The group Moruno composed of Ignacio Flores, Diego Mateo and Oscar Terrazas is playing incredible mediterranean music at several venues around the Zona Romantica. You can catch them in full form at Cuates y Cuetes Sunday and Tuesday evenings from 8:30-10:00. Nacho and Diego play Saturdays at Babel Bar from 1-3 and at the wonderful Greek Restaurant, Eclecticos, on Thursday and Saturday evenings from 8:30-9:30. \
Tatewari continues to entertain us with fiery flamenco music at Cuates y Cuetes on Wednesdays from 6:00-8:00 PM and Esaú Galvan of the group lights up the afternoon at Babel Bar with friend and flamenco maestro Lobo (Wolfgang Fink) playing improvised flamenco guitar on Sundays from 1:00 to 3:00, the likes of which you have never heard before. Esaú Galvan plays solo at Daiguiri Dick’s seaside restaurant from 7:30-9:30 on Sunday evenings.
A friend and I took advantage of a somewhat quieter period and embarked on a short trip to an enchanting town near Mexico City in the state of Morelos. Tepotzlan is designated as a UNESCO Magical City and is a short bus ride from the capital located only 30 minutes from the town of Cuervavaca. I had visited Tepotzlan many years ago intrigued by studies I had read in cultural anthropology classes at University that described the town as an typical Mexican town, untouched as yet by 20th century advances and known for the ancient ruins sitting at the top of the mountain overlooking the town.
My friend and I flew Viva Aerobus to Mexico City, took a cab to the bus station and boarded a bus to Tepotzlan. The town is of course larger than when I visited but quite unchanged in its buildings and atmosphere. A quiet, relaxing and reputedly spiritual town, it is nestled at the base of picturesque mountains.

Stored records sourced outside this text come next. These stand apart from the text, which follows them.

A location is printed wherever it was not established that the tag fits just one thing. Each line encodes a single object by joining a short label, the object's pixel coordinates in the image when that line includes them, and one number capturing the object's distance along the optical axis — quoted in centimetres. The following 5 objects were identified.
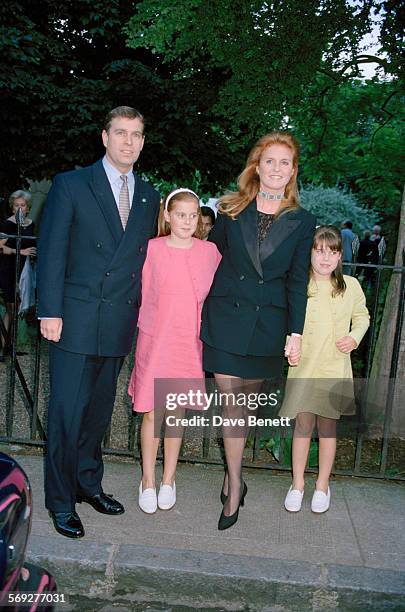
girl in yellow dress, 409
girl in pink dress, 385
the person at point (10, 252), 799
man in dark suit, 362
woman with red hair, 375
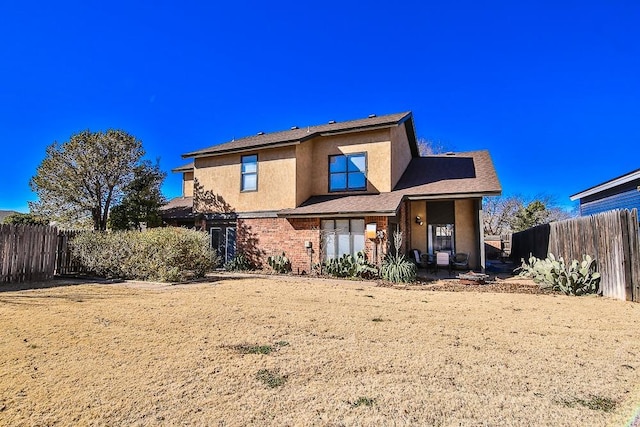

The fog rises softly off the town in the mornings to the sound of birds and roosters as the town wakes. There are several sites to visit, including and ex-convent which at present houses an inspiring collection of photographs of the Mexican revolution, highlighting the carrer of Emiliano Zapata. The cathedral is off limits at present due to restoration but the nearby market is lively.
We took a side trip to Cuernavaca one day, a half hour cab ride away, and thoroughly enjoyed seeing the Robert Brady Museum. Brady converted a Franciscan convent into his home during his lifetime and there you can see his home and collection of art and artifacts from his flamboyant but short life as painter and bonvivant. Some key buildings in Cuernavaca were badly damaged by the 1987 earthquake and remain semi closed but the architecture of the center is spectacular. It is a busy downtown with curving streets and a marvelous feeling of its splendid past. The city, called City of Eternal Spring for its pleasing climate, has long welcomed Mexico City families who built homes there as well as Expats who settled there including the famous Hollywood group persecuted by the witch hunt of the FBI during the McCarthy era of the late 40’s and early 50’s.
Our last night we dined at a lovely restaurant called La Veladora set in a lush garden with views of the surrounding mountains and were treated to a spectacular thunder and lightening storm which continued throughout the night. All in all, we were happy to have the experience of visiting a different part of Mexico and were indeed happy to return to our lovely home by the sea and, of course, it’s wonderful music.